MIOpen Error: /MIOpen/src/tensor.cpp:67: Invalid length. Length must be greater than 0.
Exception in thread Thread-3:
Traceback (most recent call last):
File "/usr/lib/python3.8/threading.py", line 932, in _bootstrap_inner
self.run()
File " ~/tools/ont/bonito/multiprocessing.py", line 110, in run
for item in self.iterator:
File " ~/tools/ont/bonito/crf/basecall.py", line 69, in
@singagan Please provide clear reproduction instructions of your problem. ROCm version, base OS version, GPU type, which software needs to be installed etc. Optimal way is providing a docker image so our engineers are able to quickly reproduce the issue without affecting their test systems.
Without the above we will be unable to help you.
/CC @junliume @JehandadKhan @shurale-nkn
@junliume https://github.com/ROCmSoftwarePlatform/MIOpen/labels/ON_HOLD
@atamazov Thanks for the quick reply. I will try to share a docker. Meanwhile, I am attaching the log I generated using env MIOPEN_ENABLE_LOGGING run.log
If I reduce the batch size from 1536 to 768, then I do not see this error. There seems to be some issue with the buffer sizing
HIP version: 5.4.22804-474e8620 AMD clang version 15.0.0 OS: Ubuntu 20.04.3 LTS (Focal Fossa) GPU: Mi210
@shurale-nkn could you also take a look at the log above?
@singagan Thanks for providing the log and for additional information about batch size, but I am afraid this is not enough for us to understand what happens. If you can provide logs with more info, then we can try again (but docker + repro instructions is be better of course).

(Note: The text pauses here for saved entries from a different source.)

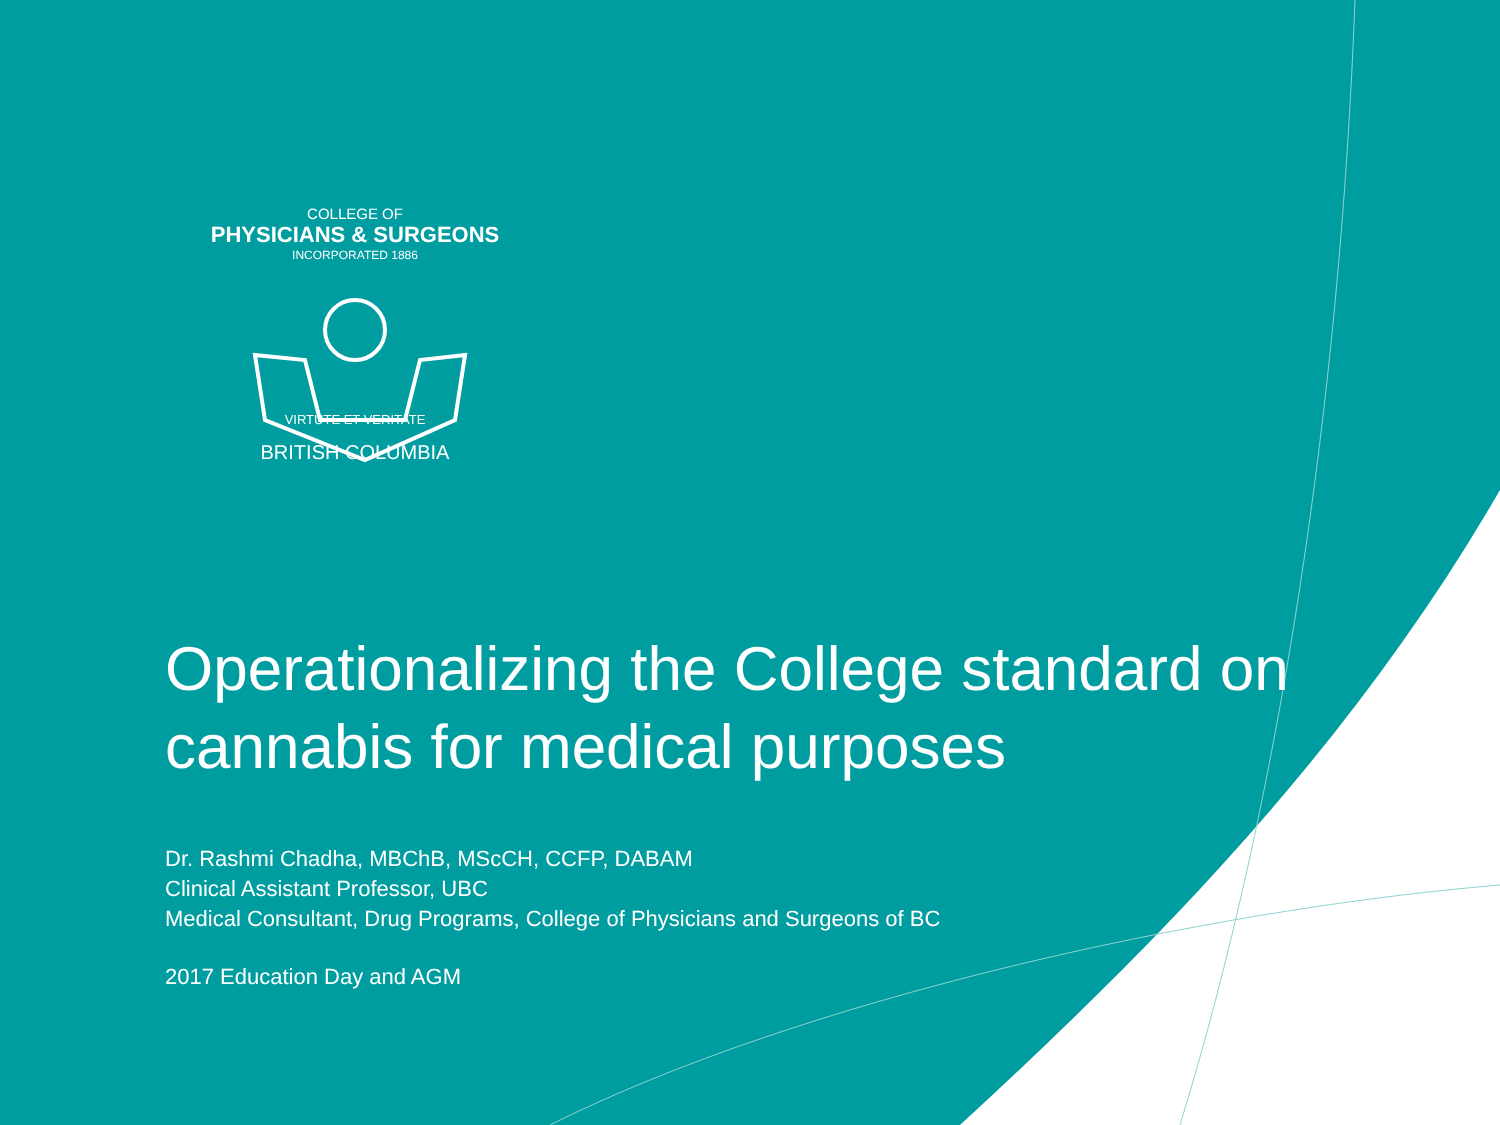COLLEGE OF
PHYSICIANS & SURGEONS
INCORPORATED 1886
VIRTUTE ET VERITATE
BRITISH COLUMBIA
Operationalizing the College standard on cannabis for medical purposes
Dr. Rashmi Chadha, MBChB, MScCH, CCFP, DABAM
Clinical Assistant Professor, UBC
Medical Consultant, Drug Programs, College of Physicians and Surgeons of BC
2017 Education Day and AGM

Recommended env settings for generating log:
export MIOPEN_ENABLE_LOGGING=1 ;\
export MIOPEN_ENABLE_LOGGING_CMD=1 ;\
export MIOPEN_LOG_LEVEL=7 ;\
export MIOPEN_ENABLE_LOGGING_MPMT=1
Note: log will be huge.
@shurale-nkn could you also take a look at the log above?
A month ago I discussed with singagan in chat about this problem. After the requested logs with MIOPEN_ENABLE_LOGGING=1 were passed to me, I offered two options for how Gagandeep can quickly workaround this problem: decrease batch_size or seq_length, and run this operation twice, Because in this configuration MIOpen have to work with buffer size larger than INT type and our implementation can't work with it.
@singagan Has this issue been resolved for you? If so, please close ticket. Thanks!